На что новоиспеченный монах заметил:

– Владыка! Мы все условно пригодные в руках Господа. Ты, с точки зрения выборщиков, недостоин быть патриархом, а сам считаешь по-другому. Кто-то считает, что патриарх недостоин этого места. Наши мнения – это одно! А воля Божия – это другое!

Поговорили! Как чистой росой умылись. И родниковой воды напились.

После этого пробыл он какое-то время монахом в Оптиной пустыни. Но не прижился. Шумной она ему показалась. Не монастырь, а какая-то корпорация. Как наедет народишко на машинах. Заполонит всю гигантскую стоянку. И в храмах не протолкнуться. И во дворе у кладбища – как на торжище. Нет благоговения и тишины. Не понравилось отцу Анатолию и излишнее усердие при возвеличивании недавно убиенных насельников монастыря. Кто убил? За что? Не докопались! А часовню уже отстроили. И едва ли не святыми их сделали. Как-то не очень вяжется все это со смирением. И воздержанием, приличным в таком случае.

В конце концов оказался он здесь. Место тихое. Беленький монастырский корпус с зеленой металлической крышей. Ни стен, ни башен. Только купол над храмом да колокольня со звонницей выдают его принадлежность к церкви. А так – прямо санаторий в лесу. Кстати говоря, в советское время этот монастырь и был отдан сначала под санаторий. А потом долго служил турбазой, с которой делались длительные вылазки на природу.

Но пришли иные времена. И турбазу вернули церкви.

Вид отсюда, особенно с колокольни, великолепный. Сплошь лес и реки. Народ мирный. Обитель тут отвечает за все. Окрестные жители ходят в монастырский храм – молиться, причащаться, исповедоваться. И эта тихая, однообразно-монотонная жизнь убаюкала. Что в мирской жизни сущая мелочь, здесь – событие.

Закончив свои служебные дела, Анатолий направился в братское общежитие, чтобы проведать старичка-монаха, который доживал последние годы здесь в тишине.

Бывший капитан, во время войны разведчик, он мирно коротает остаток лет в этих краях. И беседы с ним для отца Анатолия важны в смысле понимания жизни и Божьей воли.

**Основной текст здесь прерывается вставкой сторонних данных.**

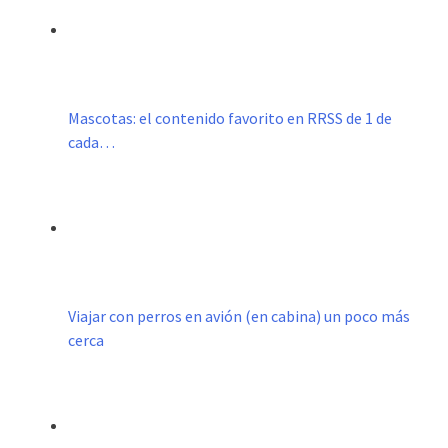
Mascotas: el contenido favorito en RRSS de 1 de
cada…
Viajar con perros en avión (en cabina) un poco más
cerca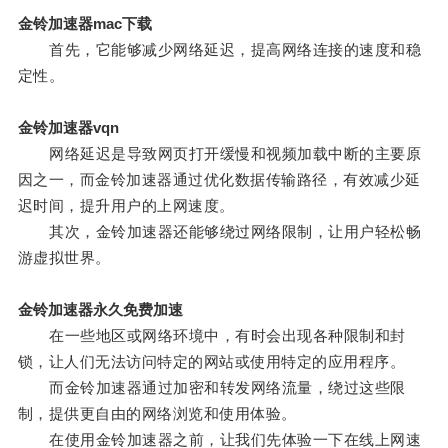
金铃加速器mac下载
首先，它能够减少网络延迟，提高网络连接的速度和稳
定性。
金铃加速器vqn
网络延迟是导致网页打开缓慢和视频加载中断的主要原
因之一，而金铃加速器通过优化数据传输路径，有效减少延
迟时间，提升用户的上网速度。
其次，金铃加速器还能够绕过网络限制，让用户轻松畅
游虚拟世界。
金铃加速器永久免费加速
在一些地区或网络环境中，有时会出现各种限制和封
锁，让人们无法访问特定的网站或使用特定的应用程序。
而金铃加速器通过加密和转发网络流量，绕过这些限
制，提供更自由的网络浏览和使用体验。
在使用金铃加速器之前，让我们先体验一下在线上网速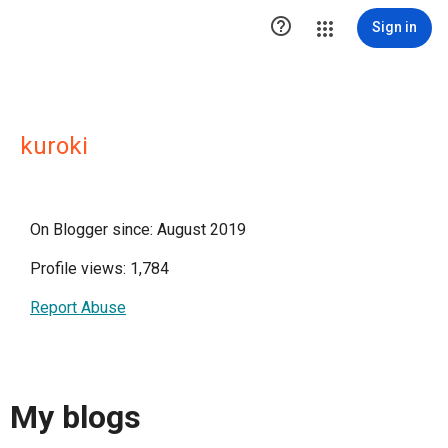

Sign in
kuroki
On Blogger since: August 2019
Profile views: 1,784
Report Abuse
My blogs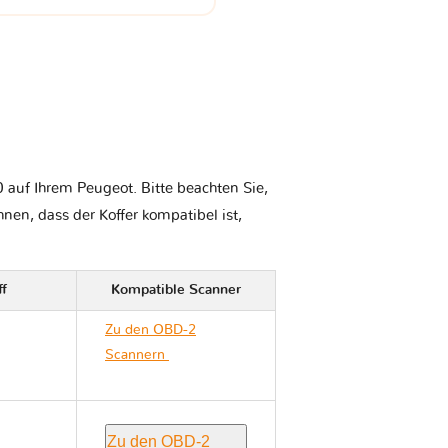
 auf Ihrem Peugeot. Bitte beachten Sie,
Ihnen, dass der Koffer kompatibel ist,
ff
Kompatible Scanner
Zu den OBD-2
Scannern
Peugeot
5008 II
Zu den OBD-2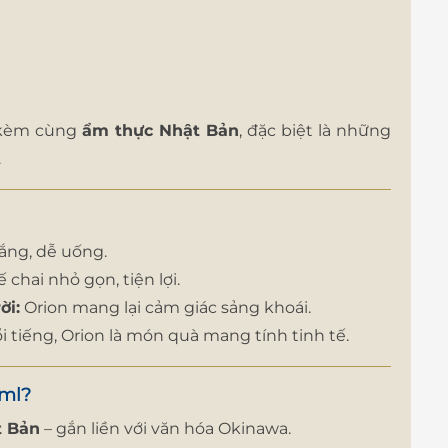
i kèm cùng
ẩm thực Nhật Bản
, đặc biệt là những
.
ng, dễ uống.
 chai nhỏ gọn, tiện lợi.
ời:
Orion mang lại cảm giác sảng khoái.
 tiếng, Orion là món quà mang tính tinh tế.
4ml?
t Bản
– gắn liền với văn hóa Okinawa.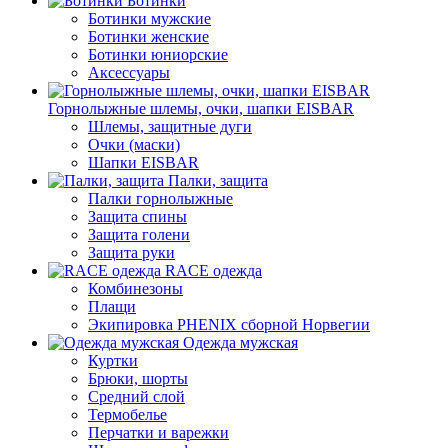
Ботинки
Ботинки мужские
Ботинки женские
Ботинки юниорские
Аксессуары
Горнолыжные шлемы, очки, шапки EISBAR
Шлемы, защитные дуги
Очки (маски)
Шапки EISBAR
Палки, защита
Палки горнолыжные
Защита спины
Защита голени
Защита руки
RACE одежда
Комбинезоны
Плащи
Экипировка PHENIX сборной Норвегии
Одежда мужская
Куртки
Брюки, шорты
Средний слой
Термобелье
Перчатки и варежки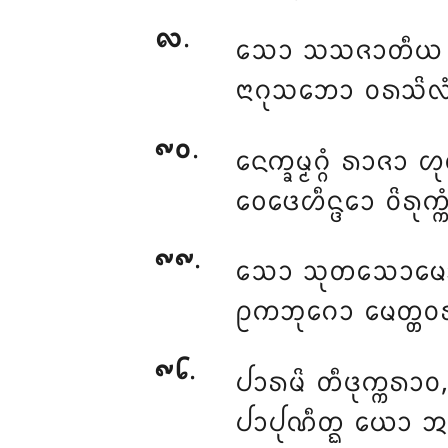
᪙
.
ᩈᩮᩣ ᩈᩈᨩᩣᨲᩥᨿ ᨴᩮ
ᨶᩣᨣᩩᩈᨽᩮᩣ ᩅᩁᩈᩦᩃᩴ
᪑᪐
.
ᨶᩮᨠ᩠ᨡᨾ᩠ᨾᨣ᩠ᨣᩴ ᩁᩣᨩᩣ ᩉᩩ
ᩅᩮᨴᩮᩉᩥᨶ᩠ᨴᩮᩣ ᩅᩦᩁᩩᨠ᩠ᨠᩴᩈ
᪑᪑
.
ᩈᩮᩣ ᩈᩩᨲᩈᩮᩣᨾᩮᩣ 
ᩑᨠᨽᩩᨣᩮᩣ ᨾᩮᨲ᩠ᨲᩅ
᪑᪒
.
ᨸᩣᩁᨾᩦ
ᨲᩥᨴᩩᨠ᩠ᨠᩁᩣᩅ
ᨸᩣᨸᩩᨱᩥᨲ᩠ᨳ ᨿᩮᩣ ᩋᨶ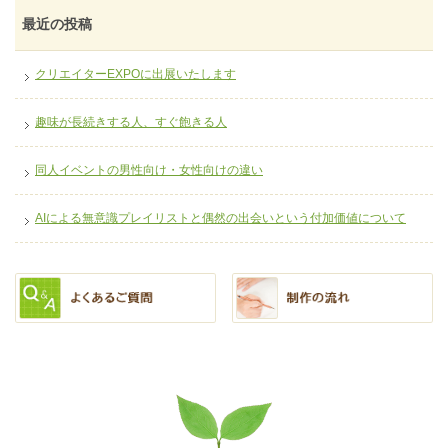
最近の投稿
クリエイターEXPOに出展いたします
趣味が長続きする人、すぐ飽きる人
同人イベントの男性向け・女性向けの違い
AIによる無意識プレイリストと偶然の出会いという付加価値について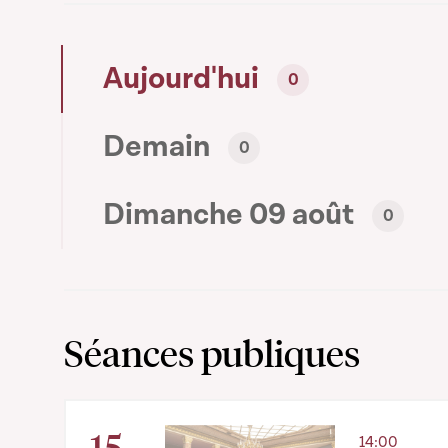
Aujourd'hui
0
Demain
0
Dimanche 09 août
0
Séances publiques
15
14:00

А старичок интересный. Такой, как будто откуда-то из русской народной сказки вынырнул – старичок-боровичок. По имени Лука. С очень умными и чрезвычайно глубокими глазами. И бесконечными историями и присказками, которые он неторопливо, слегка заикаясь, рассказывает отцу Анатолию или забредшим послушникам.

Всегда он всем доволен. Ни на что не ропщет. И как кажется Казакову, ведет жизнь уж слишком простую и какую-то, как определил для себя отец Анатолий, «травяную». Дадут поесть – поест. Скажет спасибо. Забудут – тоже не обидится.

И за все, за любое, даже малейшее для себя услужение все время благодарит Господа Бога. Повторяя раз за разом: «Слава Тебе, Господи!»

Отец Анатолий, примеряя на себя будущую, маячащую где-то там, далеко за горизонтом, старость, думает, что он таким вот божьим одуванчиком вряд ли будет. А будет, судя по всему, он дедом ворчливым и требовательным.

От этого старичок Лука кажется ему еще более притягательным. Хочется ему понять, таков ли он на самом деле – безропотный и смиренный. Или все-таки где-то там, в глубине души, не остыли еще желания. И, стало быть, не святой он человек. А притворяется.

Но такой «удачи» ему пока не выпадает. И сегодняшний разговор с дедушкой Лукой все о том же. О военных воспоминаниях и о жизни в церкви. Так как, судя по всему, других впечатлений у деда нет.

Анатолий вошел, присел на край кровати. Спросил:

– Как самочувствие, отец Лука?

– Да уж скорей бы Бог прибрал. Надоело коптить божий свет. Устал, – тихо так ответил тот. – Ну а у вас как дела? В монастыре что нового?